» **Requirement 1**:
Answer these questions using the post on character and intelligence.
(a) Which school network did the New York Times Magazine article examine?
(b) In which book did Drucker warn that management should not appoint a man who considers intelligence more important than integrity?
(c) What course does the commenter Bryan teach, and at what institution?
» **Requirement 2**: Write the next part of the post on character and intelligence, picking up after its last sentence.

» **Text under study**:
----------

Of Mind, Heart and Backbone

Posted on Sep 30, 2011 | 14 Comments

Brains are useful, but character is king.

That was the key takeaway from a New York Times Magazine article last Sunday in which writer Paul Tough observed that at the KIPP charter school network, good test scores turn out to be less important to success in life than habits and mindset.

“The students who persisted in college were not necessarily the ones who had excelled academically at KIPP,” Tough noted. “They were the ones with exceptional character strengths, like optimism and persistence and social intelligence. They were the ones who were able to recover from a bad grade and resolve to do better next time; to bounce back from a fight with their parents; to resist the urge to go out to the movies and stay home and study instead; to persuade professors to give them extra help after class.”

Certainly, Peter Drucker was one smart cookie himself. But, like the folks at KIPP, he gave relatively little weight to raw cognitive ability.

“Management should not appoint a man who considers intelligence more important than integrity,” Drucker warned in Management: Tasks, Responsibilities, Practices. “If he lacks in character and integrity—no matter how knowledgeable, how brilliant, how successful—he destroys. He destroys people, the most valuable resource of the enterprise. He destroys spirit. And he destroys performance.”

Also, being smart on paper doesn’t necessarily equip you to deal with the real world. “Being an employee means living and working with people; it means living and working in a society,” Drucker wrote in People and Performance. “Intelligence, in the last analysis, is therefore not the most important quality. What is decisive is character and integrity. And integrity—character—is the one thing most, if not all, employers consider first.”

What do you think: What exactly is good character—and can it be taught?

14 Comments

  1. Nelson
    September 30, 2011

    Character begins in ones heart… Then surfaces in the mind and exposes itself thru ones words… That ultimately turn to actions which in time become our habits which developes character which of course determines our destiny…. Yes, character is taught and trained during 10000 steps…and it usually comes by way of a caring and admiring mentor.

    Reply
  2. Bryan
    October 1, 2011

    I teach a course in Leadership at the US Air Force Academy and values, ethics, and character are integral to not only this institution, but our profession (of arms) as well. Integrity is the foundation for effective leadership.

----------

» **Given information**:

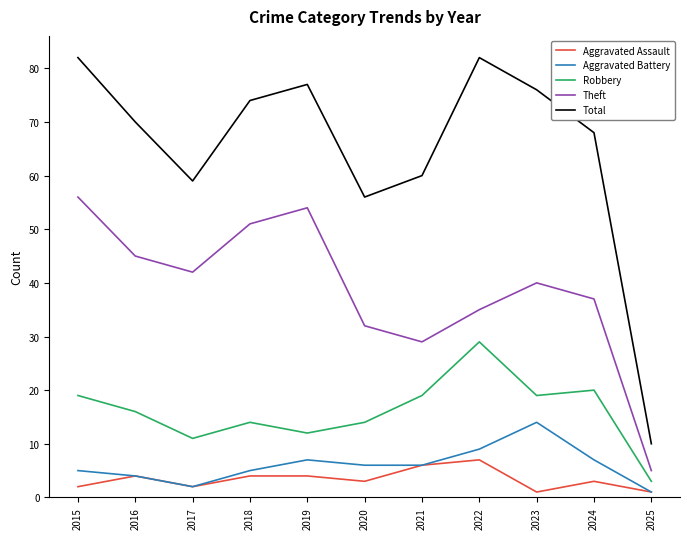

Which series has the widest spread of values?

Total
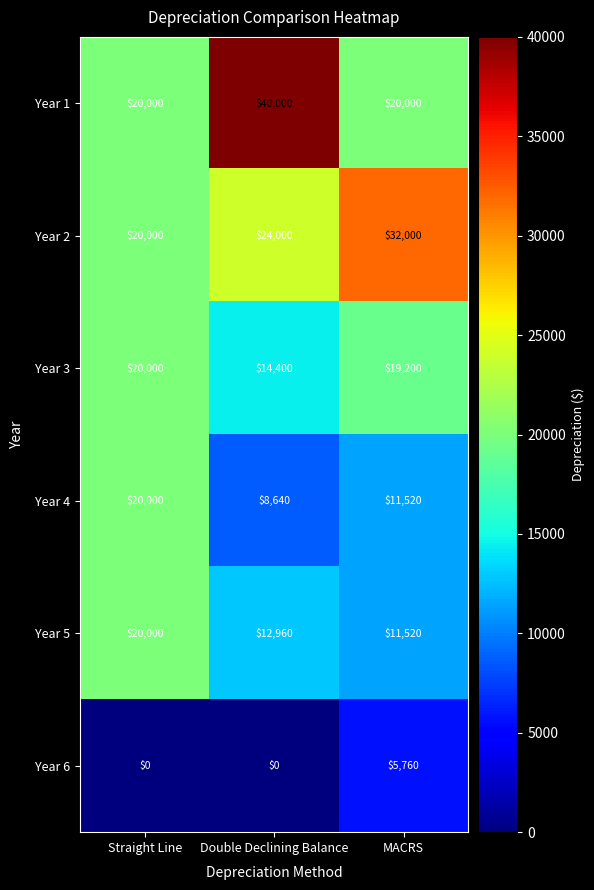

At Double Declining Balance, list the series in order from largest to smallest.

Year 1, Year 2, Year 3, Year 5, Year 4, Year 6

----------

» **Output 1**:
(a) The KIPP charter school network.
(b) Management: Tasks, Responsibilities, Practices.
(c) A course in Leadership at the US Air Force Academy.

» **Output 2**:
    We spend much of our time teaching and analyzing “honorable living.” I often remind my cadets of how the public’s trust in our uniformed service members is directly related to our nation’s freedom and capacity to do good things around the world.
    We have cadets come here from all walks of life, and yes, the admission standards are high, but I agree with the notion that perseverance, attitude and character are more important than test scores.
    (Go Air Force! Sink Navy!)

    Reply
  3. Mike Grayson
    October 1, 2011

    The quote from Tough is really referring to one aspect of character and that is “discipline”. Tough is quoted as saying, “They were the ones who were able to recover from a bad grade and resolve to do better next time; to bounce back from a fight with their parents; to resist the urge to go out to the movies and stay home and study instead; to persuade professors to give them extra help after class”.

    Discipline is doing what you know needs to be done when your mind and body are screaming at you to do something else. And it is an aspect of character – but not the most important one by a long shot.

    The most important character quality is TRUST. When you assign a task to someone and don’t have to worry about it getting done, that is trust. When you know that the other person has your best interest at heart, that is trust.

    Trust is a rare commodity in leadership these days. That is why Congress and the President have such low approval ratings. We don’t trust their decisions or their honesty. There is a lack of trust between management and labor – in both directions. If you could bottle trust and sell it, you would become rich. But, as the old saying goes, “trust must be earned”.

    Reply
  4. Renee Hendrickson
    October 1, 2011

    There are alot of business “advisors” out there today, but Drucker seems to be the only one that really encompasses the whole of business. His common sense is “old school” and I wonder where as a society we lost that?

    Reply
  5. Reggie Revis
    October 2, 2011

    I do not think it can be taught, but I assure you that goodness can be learned.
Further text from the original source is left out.